[Opening DATASET RECORDS section]

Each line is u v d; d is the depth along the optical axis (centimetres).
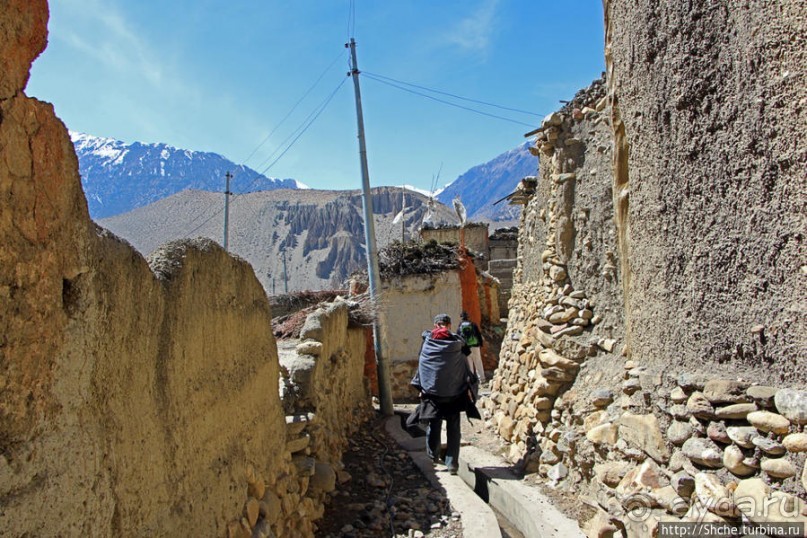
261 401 400
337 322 777
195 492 280
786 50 288
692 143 354
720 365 341
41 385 174
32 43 175
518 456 613
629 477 395
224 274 338
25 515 162
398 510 535
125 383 222
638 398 408
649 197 400
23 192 167
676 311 377
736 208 325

[Closing DATASET RECORDS section]

TASK TO CARRY OUT —
Please set down each line of the data above exactly as written, without the pictures.

FINISHED EXERCISE —
Each line is u v d; d is the depth along the optical axis (centimetres).
261 401 400
337 322 777
195 492 280
786 50 288
692 143 354
720 365 341
41 385 174
32 43 175
518 456 613
629 477 395
224 274 338
25 515 162
398 510 535
125 383 222
638 398 408
649 197 400
23 192 167
676 311 377
736 208 325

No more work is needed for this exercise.